* **EXERCISE REQUIREMENTS**
Write the next part of the account of John Bartlett, the printer and bookseller, picking up where it stops.

* **SELECTED EXTRACT**
────────────────
Renshaw tells us that John Bartlett took up his freedom of the Stationers’ Company on 26th July 1619. It appears that ‘stationer’ is a misleading description of John’s activities: he was also a printer and bookseller. Indeed, a useful outline of his life and work appears in a dictionary of printers and booksellers who were active between the years 1641 and 1667. Apparently, on finishing his apprenticeship, John Bartlett opened a shop at the sign of the Gilt Cup in Goldsmiths’ Row, Cheapside, where he remained until 1637. In 1641 he had premises at St Austin’s Gate and in 1643-44 he was in the parish of St Faith’s. In 1655 John was in new buildings on the south side of St Paul’s, while two years later he had moved to St Paul’s Churchyard. A year after this, he could be found at the sign of the Gilt Cup in Westminster Hall.
Apparently John published mostly sermons and other theological works – with a decided Puritan bias. In 1637, during the Personal Rule of Charles I, he was caught up in Archbishop William Laud’s persecution of religious dissidents and brought before Sir John Lambe ‘on a charge of having given William Prynne’s servant some of the writings of Dr Bastwick and Mr Burton to be copied’. Another source claims that Bartlett was tried in the Court of High Commission on two charges: the first for trading in ‘schismatical’ books, including works by William Prynne, John Bastwick and Henry Burton, all of them Puritan propagandists, and the second ‘for receiving the Scottish news and causing severall copies to be written thereof’. ‘Scottish news’ refers to the Covenanters’ campaign against the king’s religious laws, a struggle that aroused a good deal of support among English religious radicals.
The same wave of persecution that swept up John Bartlett dealt harshly with the authors that he published: the three named above were convicted of seditious libel and had their ears cut off and their cheeks branded. Perhaps Bartlett was fortunate to escape with the punishment that was meted out to him. He was ordered to shut up his shop, and when he did not immediately comply, he was imprisoned in the Compter or local prison in Wood Street in the City of London for three months, ‘until he had entered into bond of £100 not to use his trade in Cheapside, to quit his house within six months, and not to let it to anyone but a goldsmith under a penalty of £600.’ Apparently he was later brought before the Privy Council on the Archbishop’s warrant and sent to the Fleet Prison for six months (the second person that I’ve discovered in my family tree who spent time there).
────────────────
* **ENTRIES SHOWN**

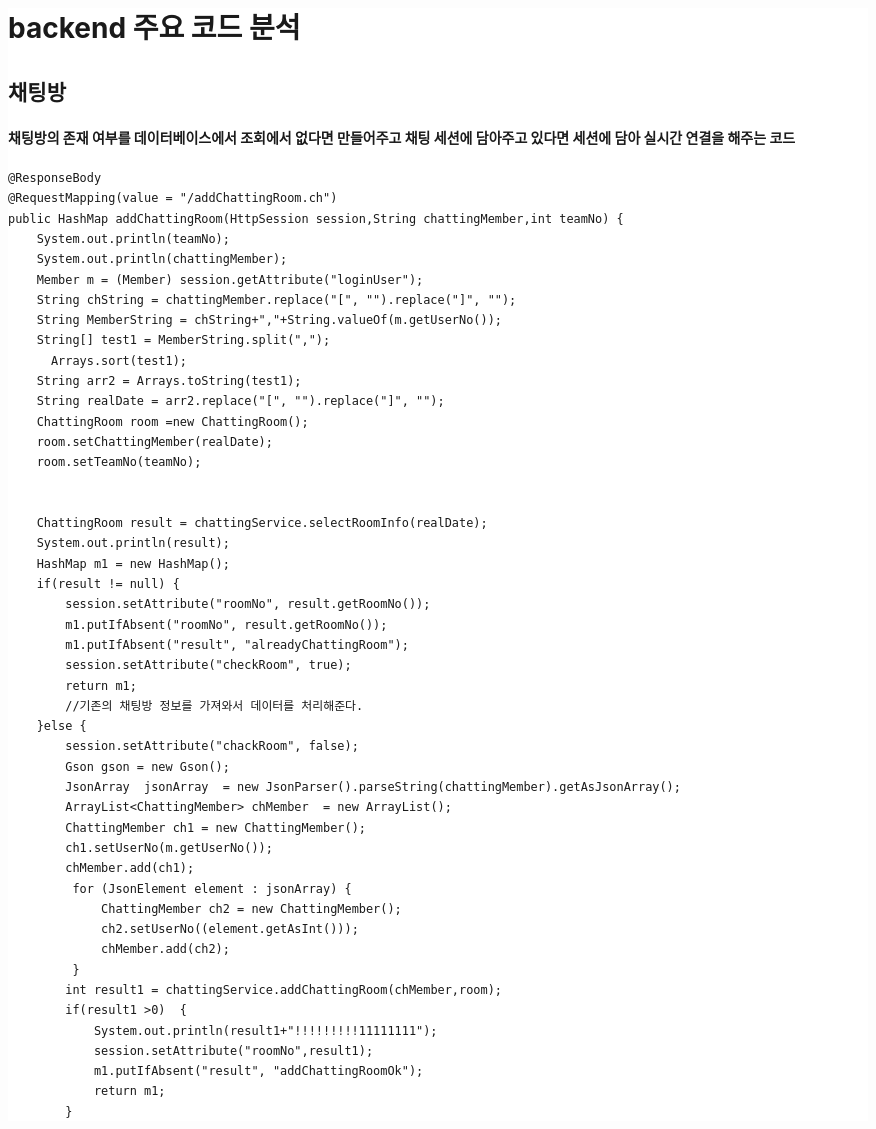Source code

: # backend 주요 코드 분석

## 채팅방
 #### 채팅방의 존재 여부를 데이터베이스에서 조회에서 없다면 만들어주고 채팅 세션에 담아주고 있다면 세션에 담아 실시간 연결을 해주는 코드
	@ResponseBody
	@RequestMapping(value = "/addChattingRoom.ch")
	public HashMap addChattingRoom(HttpSession session,String chattingMember,int teamNo) {
		System.out.println(teamNo);
		System.out.println(chattingMember);
		Member m = (Member) session.getAttribute("loginUser");
		String chString = chattingMember.replace("[", "").replace("]", "");
		String MemberString = chString+","+String.valueOf(m.getUserNo());
		String[] test1 = MemberString.split(",");
		  Arrays.sort(test1);
		String arr2 = Arrays.toString(test1);
		String realDate = arr2.replace("[", "").replace("]", "");
		ChattingRoom room =new ChattingRoom();
		room.setChattingMember(realDate);
		room.setTeamNo(teamNo);

	
		ChattingRoom result = chattingService.selectRoomInfo(realDate);	
		System.out.println(result);
		HashMap m1 = new HashMap();
		if(result != null) {
			session.setAttribute("roomNo", result.getRoomNo());
			m1.putIfAbsent("roomNo", result.getRoomNo());
			m1.putIfAbsent("result", "alreadyChattingRoom");
			session.setAttribute("checkRoom", true);
			return m1;
			//기존의 채팅방 정보를 가져와서 데이터를 처리해준다.
		}else {
			session.setAttribute("chackRoom", false);
			Gson gson = new Gson();
			JsonArray  jsonArray  = new JsonParser().parseString(chattingMember).getAsJsonArray();
			ArrayList<ChattingMember> chMember  = new ArrayList();
			ChattingMember ch1 = new ChattingMember();
			ch1.setUserNo(m.getUserNo());
			chMember.add(ch1);
		     for (JsonElement element : jsonArray) {
		    	 ChattingMember ch2 = new ChattingMember();
		    	 ch2.setUserNo((element.getAsInt()));
		    	 chMember.add(ch2);
		     }
			int result1 = chattingService.addChattingRoom(chMember,room);
			if(result1 >0)  {
				System.out.println(result1+"!!!!!!!!!11111111");
				session.setAttribute("roomNo",result1);
				m1.putIfAbsent("result", "addChattingRoomOk");
				return m1;
			}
────────────────
* **ANSWER BOX**
John Bartlett fared better in later years, when the Puritan cause was in the ascendant. In 1641 the ‘Long Parliament’, led by John Pym, passed a bill of attainder against one of King Charles’ closest advisers, Thomas Wentworth, Earl Of Strafford, a process that ended in the latter’s execution on 12th May. On the previous day, this order was published:
It is this day ordered in ye Comons House of parliament that mr hollis give order tht the Argumt it made in Wesminster hall touching matter of Law in the case of the Earle of Strafford, And that Pym give the like order that his speeches at the beginning & ending of ye tryall of the said Earle of Strafford be likewise printed And ye printer before he disperse any copies is to bring a copie of ye case to mr Sollicitor & Mr Pym & a copie of mr hollis’s Argument & Mr Pyms Speeches … And order is to be taken that the speech which is printed … under mr Glynnes name may be suppressed, & the printer punished. And ye Mr and wardens of ye Company of Stationers are required to attend the house to imploy their best Endeavors accordingly.
The order is signed ‘H. Elsing’ (Henry Elsing was Clerk of the Commons). There is a note beneath indicating that ‘Hollis’ (possibly Denzil Holles) appointed ‘John Bartlett Stationer and none else’ to print his ‘Argument’ .
Later that same year Parliament, under Pym’s leadership, published what became known as the Grand Remonstrance, a list of its grievances against the king. This was one of the key events precipitating the civil war that broke out in the following year. Once again, and perhaps on account of his religious sympathies, John Bartlett seems to have been Parliament’s printer of choice for this important text. A parliamentary record for 9th July 1649 includes the following:
Ordered, That the Committee of Revenue be required and authorized forthwith to pay unto John Bartlett, Citizen and Stationer of London, Twenty-five Pounds, for Twenty thousand Remonstrances, of the Second of May 1642, printed for the Service of the State: And that the Acquittance of the said John Bartlett shall be a sufficient Discharge for the same to the said Committee.
Bartlett petitioned Parliament again in September 1653, in the time of Cromwell’s Commonwealth, this time for compensation of losses suffered due to his imprisonment under Charles I (emphasis added):
Relief of Creditors.
Mr. Anlaby reports further Amendments to the Bill for Relief of Creditors and poor Prisoners: Which were twice read: And several of the said Amendments were put to the Question; and agreed.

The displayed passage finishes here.